OPDRACHT
Welke combinatie leidt volgens de getoonde tekst altijd tot een spontane, onstuitbare tranenvloed?

GETOONDE TEKST
Aftellen tot mijn tandartsafspraak op 3 januari om dan hopelijk definitief van deze miserie verlost te zijn.

Een ongemakkelijke ontmoeting

Ik was net vertrokken naar de squash, toen er een onfortuinlijk windje opstak. Zo’n windje dat woestijnzand uit de verre Sahara (of van de bouwwerf vlakbij, wie zal het zeggen) met zich mee droeg. Het zand knarste tussen mijn tanden en, erger, nestelde zich onder mijn oogleden. De combinatie harde lenzen – fijn zand, altijd goed voor een spontane, onstuitbare tranenvloed. Om mijn ogen zoveel mogelijk af te schermen van de wind die recht in mijn gezicht blies, hield ik een hand voor mijn ogen, de blik strak gericht op de grond en onderwijl proberend zo dicht mogelijk tegen de huizen aan te lopen.

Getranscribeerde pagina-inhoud
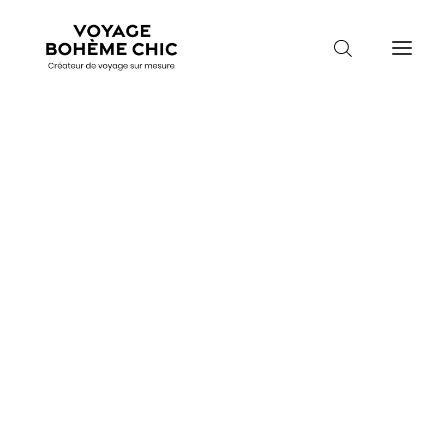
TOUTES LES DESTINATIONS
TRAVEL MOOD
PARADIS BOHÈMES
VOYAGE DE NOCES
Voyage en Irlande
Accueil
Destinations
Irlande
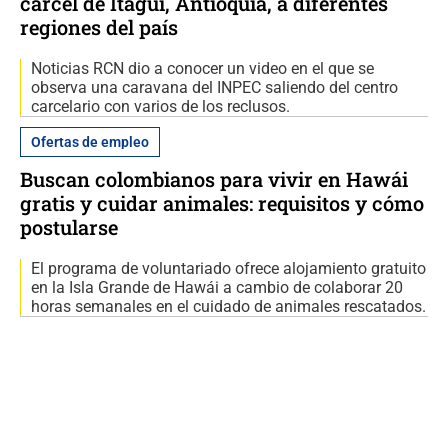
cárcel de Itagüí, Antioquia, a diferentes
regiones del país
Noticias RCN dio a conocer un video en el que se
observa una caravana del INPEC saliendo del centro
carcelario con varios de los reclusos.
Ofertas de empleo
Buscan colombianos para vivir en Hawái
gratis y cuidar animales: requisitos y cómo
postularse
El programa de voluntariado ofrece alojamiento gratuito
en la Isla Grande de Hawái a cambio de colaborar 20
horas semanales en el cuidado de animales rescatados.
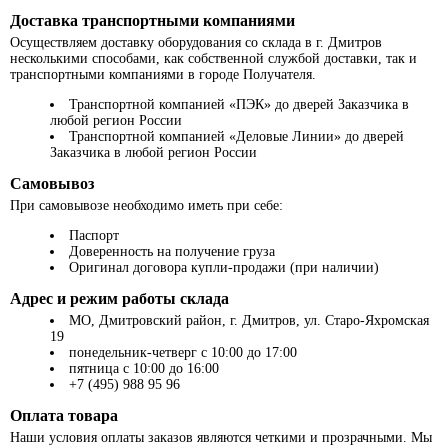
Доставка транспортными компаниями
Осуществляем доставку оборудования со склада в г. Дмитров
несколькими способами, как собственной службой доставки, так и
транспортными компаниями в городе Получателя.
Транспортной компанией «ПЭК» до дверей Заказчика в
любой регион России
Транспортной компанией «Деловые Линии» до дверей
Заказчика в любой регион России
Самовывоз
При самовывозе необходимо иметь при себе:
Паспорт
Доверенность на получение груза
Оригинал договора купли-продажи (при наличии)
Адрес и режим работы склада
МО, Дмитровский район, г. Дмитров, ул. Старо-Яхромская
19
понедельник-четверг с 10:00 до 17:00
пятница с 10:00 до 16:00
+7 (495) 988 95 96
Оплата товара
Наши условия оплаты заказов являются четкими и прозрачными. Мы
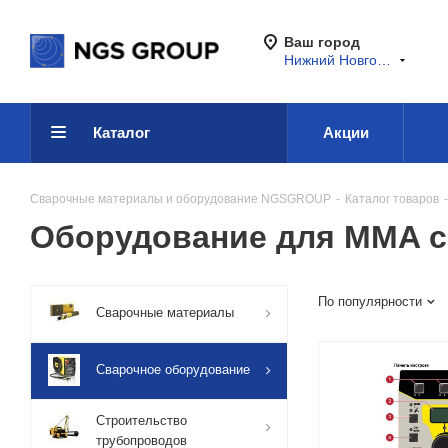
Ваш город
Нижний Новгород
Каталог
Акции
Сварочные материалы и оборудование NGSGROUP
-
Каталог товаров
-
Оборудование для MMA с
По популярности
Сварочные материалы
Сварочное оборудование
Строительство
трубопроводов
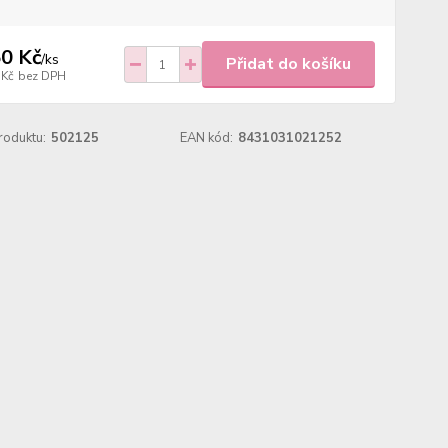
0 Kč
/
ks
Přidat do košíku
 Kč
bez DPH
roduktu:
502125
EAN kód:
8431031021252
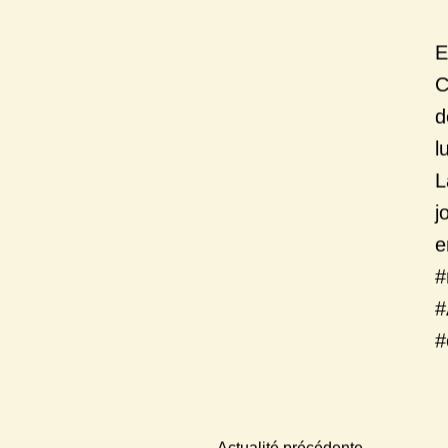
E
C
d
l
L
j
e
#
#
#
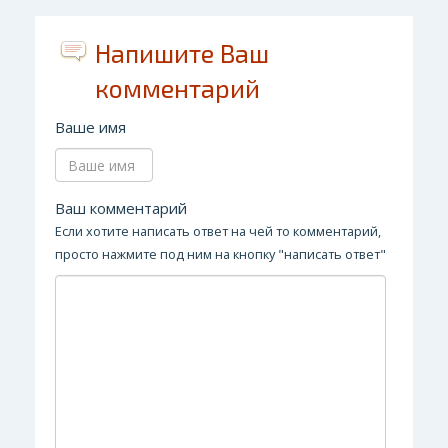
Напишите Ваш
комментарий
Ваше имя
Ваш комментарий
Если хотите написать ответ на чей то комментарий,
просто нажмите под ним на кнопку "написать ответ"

* * *

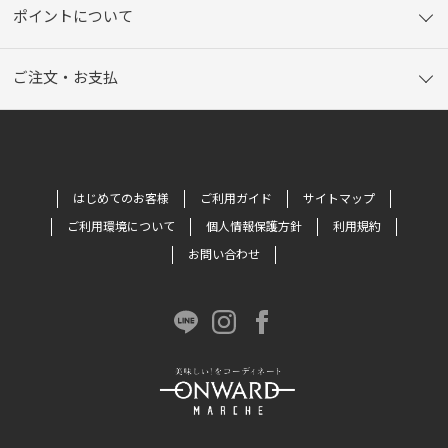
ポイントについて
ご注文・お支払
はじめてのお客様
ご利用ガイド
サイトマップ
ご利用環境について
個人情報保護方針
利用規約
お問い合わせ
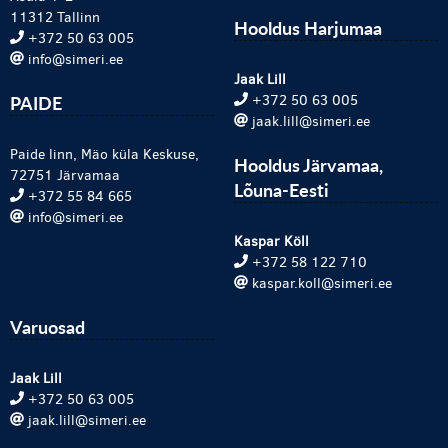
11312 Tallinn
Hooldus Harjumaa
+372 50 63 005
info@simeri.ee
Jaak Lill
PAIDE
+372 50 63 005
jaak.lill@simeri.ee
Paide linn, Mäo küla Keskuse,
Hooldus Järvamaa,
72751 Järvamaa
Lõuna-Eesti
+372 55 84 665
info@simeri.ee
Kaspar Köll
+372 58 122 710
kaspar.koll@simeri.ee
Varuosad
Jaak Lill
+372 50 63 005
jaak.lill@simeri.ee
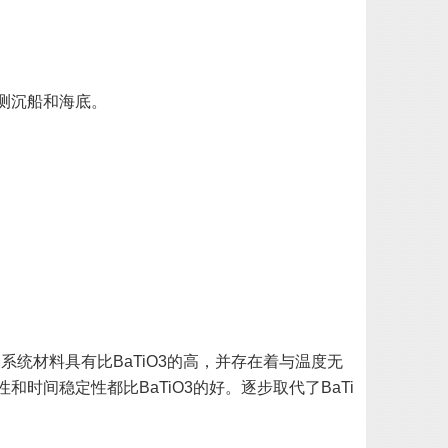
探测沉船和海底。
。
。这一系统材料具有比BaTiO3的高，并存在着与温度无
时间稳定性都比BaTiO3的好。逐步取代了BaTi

RESULTAAT
De combinatie van harde lenzen en fijn zand.